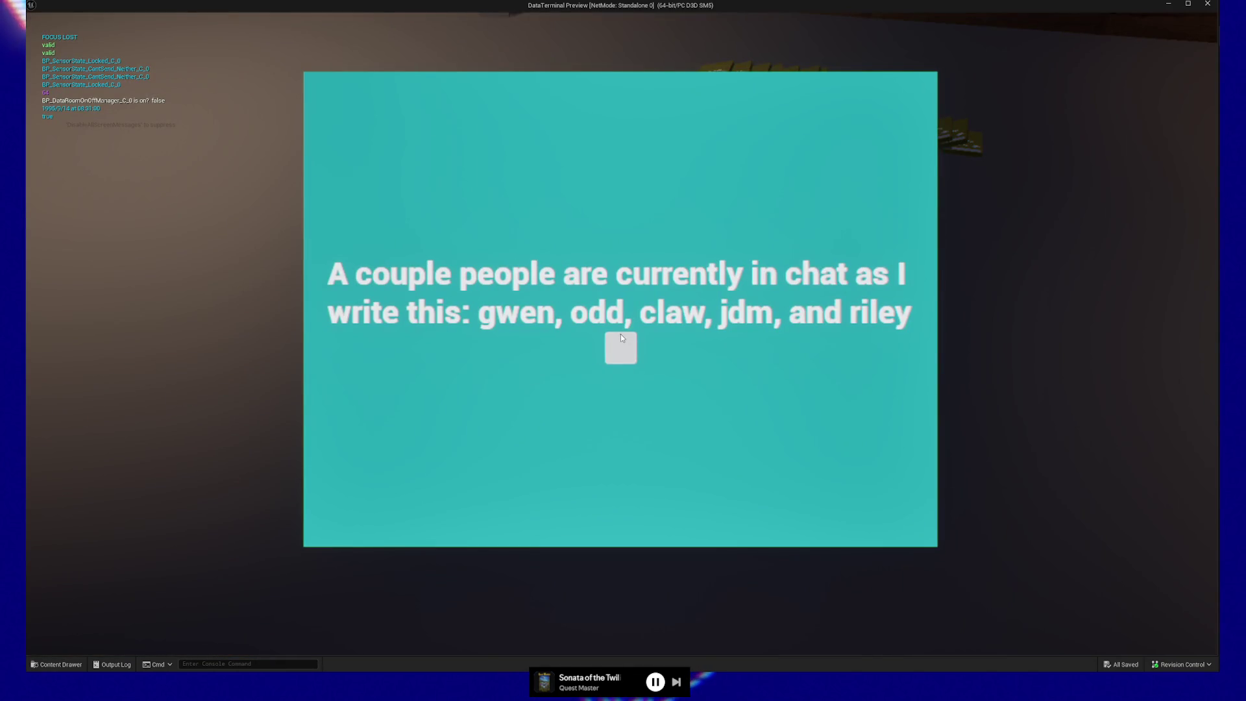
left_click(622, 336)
...
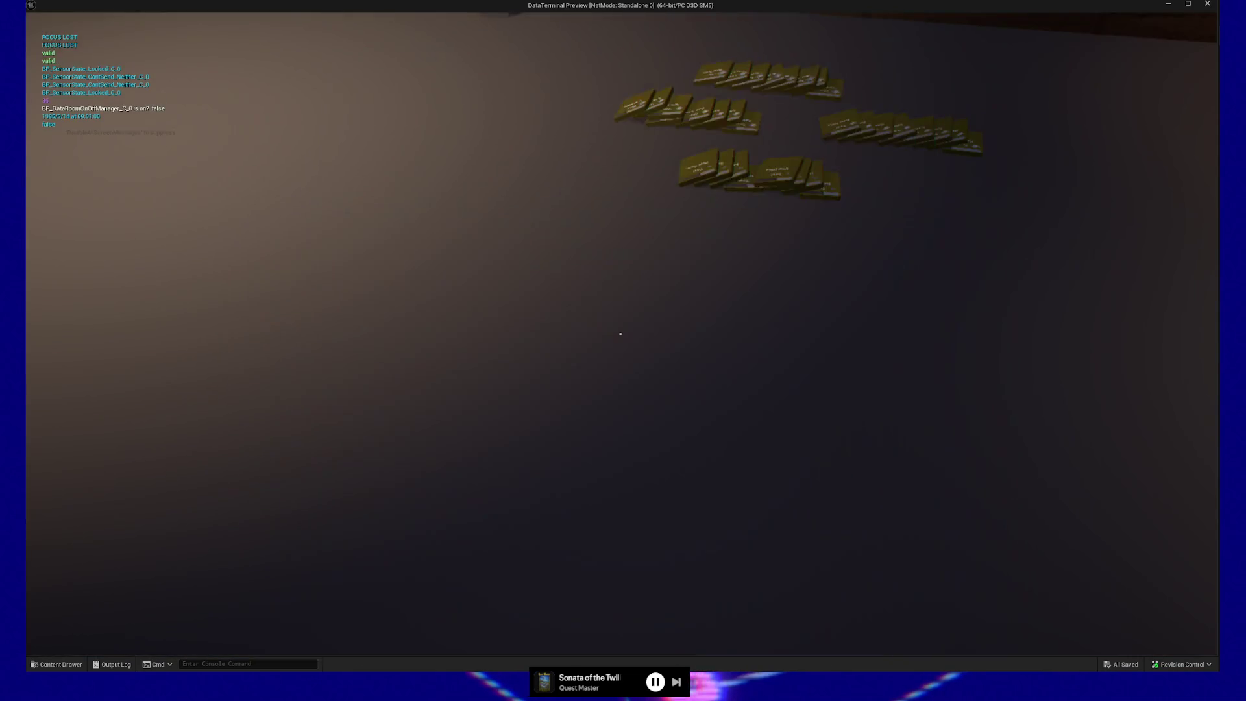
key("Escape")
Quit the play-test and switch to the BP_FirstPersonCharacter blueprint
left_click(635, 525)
==
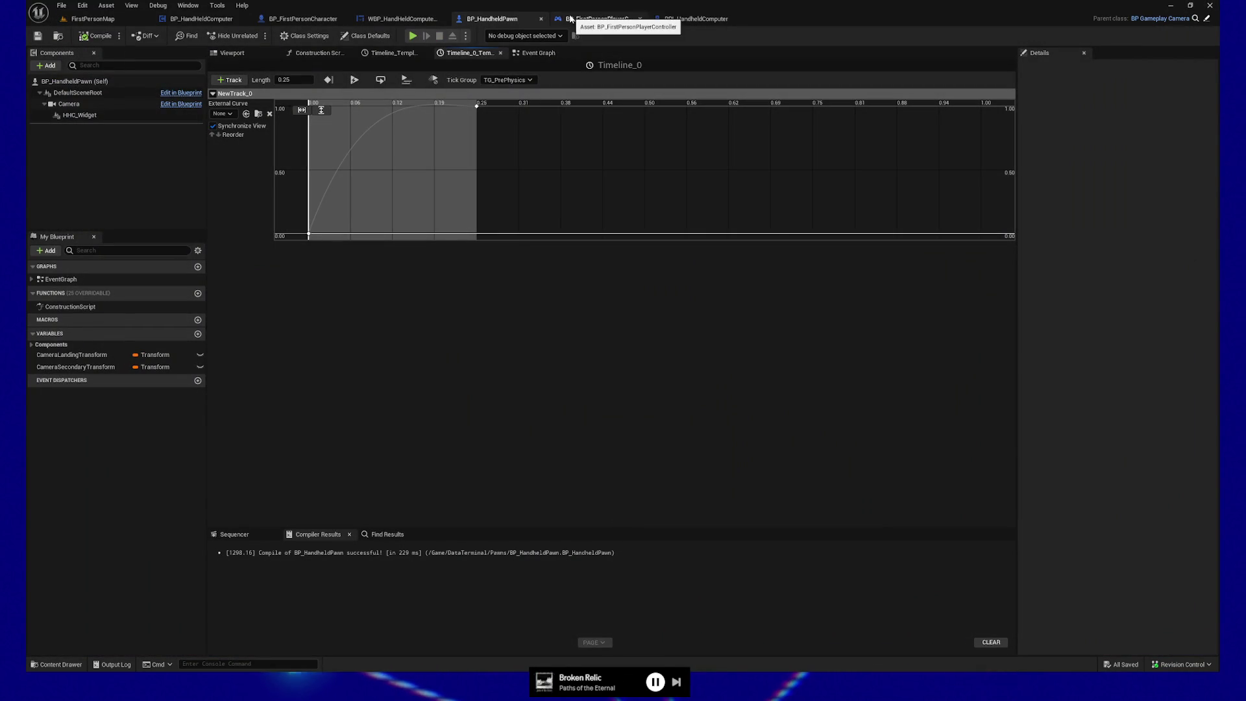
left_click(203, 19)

- _ASSIGNMENT_
In the listing above, find the line containing "Quit the play-test" and the line containing "left_click(635, 525)", then quote both, plus every line between them, exactly as written.

- _ANSWER TO THE EXERCISE_
Quit the play-test and switch to the BP_FirstPersonCharacter blueprint
left_click(635, 525)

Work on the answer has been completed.